The vision statement the group will present on Friday night is not that Ridgway should become an “artist colony,” if such a thing were possible. According to Kudek, the vision is a much broader notion: that Ridgway “be a community that cultivates creativity.” And that could be via entrepreneurship, problem solving, inspiring others to creative endeavors. “It could be farming, it could be beer making. It could be a kid digging in a mud hole,” said Red Bear. “That’s creativity.”
The tagline on the new Ridgway Creative District logo says: “Cultivate Creative Community.” The logo is the work of Ridgway High School grad Bryce Chismire, now at art school in Santa Fe, who whipped off the design during his holiday vacation last December.
The design incorporates the “word cloud” concept. The words came from last summer’s Imagination Day in Town Park, during which community members of all ages wrote on large canvases about their hopes for Ridgway, and their thoughts on creativity. The words that appeared most often on the canvases appear largest in the word cloud. In Chismire’s design, the word cloud is circumscribed by a classic western lasso, which also traces the iconic Courthouse/Chimney Peak skyline east of town.
Also to be presented Friday is a “B-roll” video filmed during Imagination Day and edited with help from Mayor Clark by Ridgway High School students.

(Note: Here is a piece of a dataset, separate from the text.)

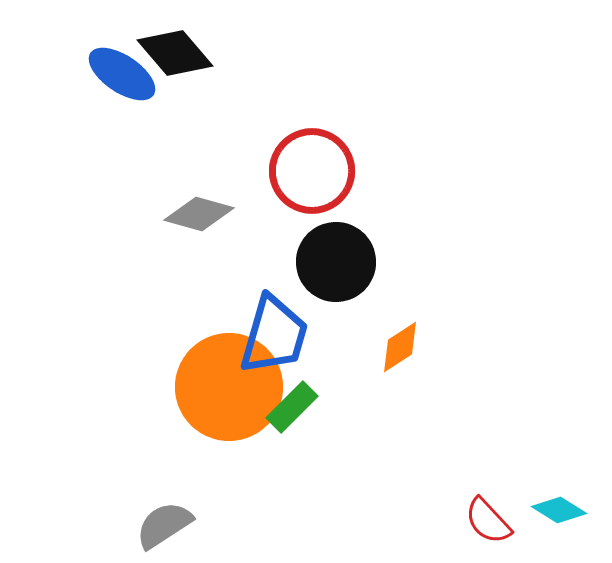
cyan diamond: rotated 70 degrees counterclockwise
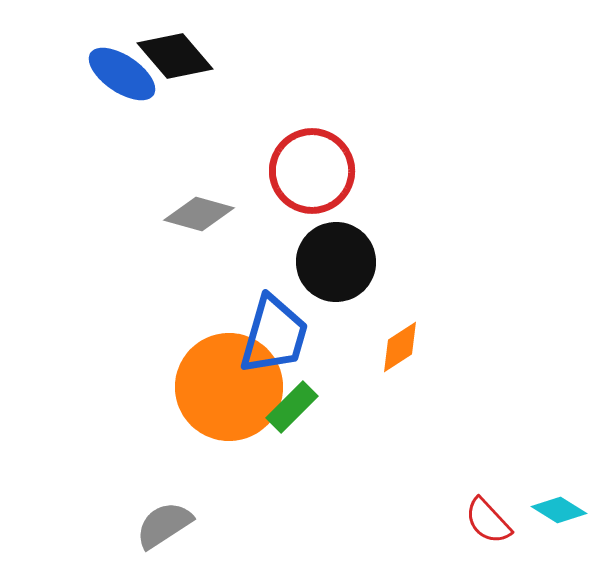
black diamond: moved 3 px down
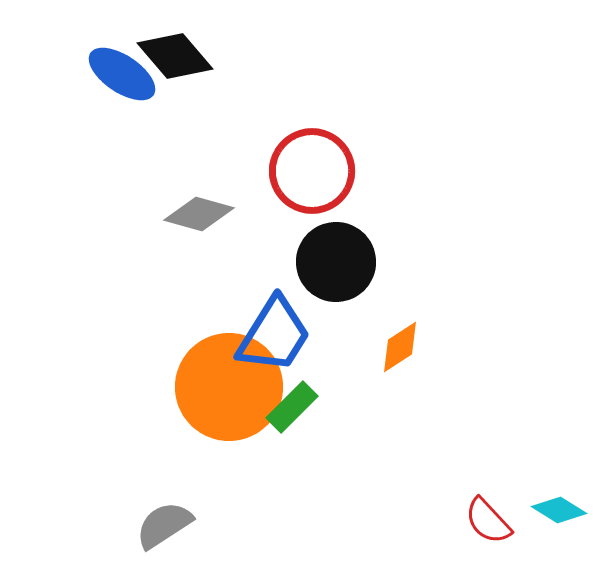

And, finally, topping the list of presentations is the group’s just-completed Strategic Plan, assembled with technical help from Telluride planning veteran Amy Levek. Part of the plan is to map out the group’s application to go from “prospective” to “full” creative district. Prospective status netted Ridgway $4,000 from CCI last year. Full status would mean more money and more help from the state in furthering “creative” economic development.
But gaining full status will not be easy. There are only two with that designation now, one in Denver’s downtown arts district and the other in Salida. Ridgway will be competing with Telluride and potentially dozens of other communities for full status.
“The B-roll film will be a part of the next application,” Coates said.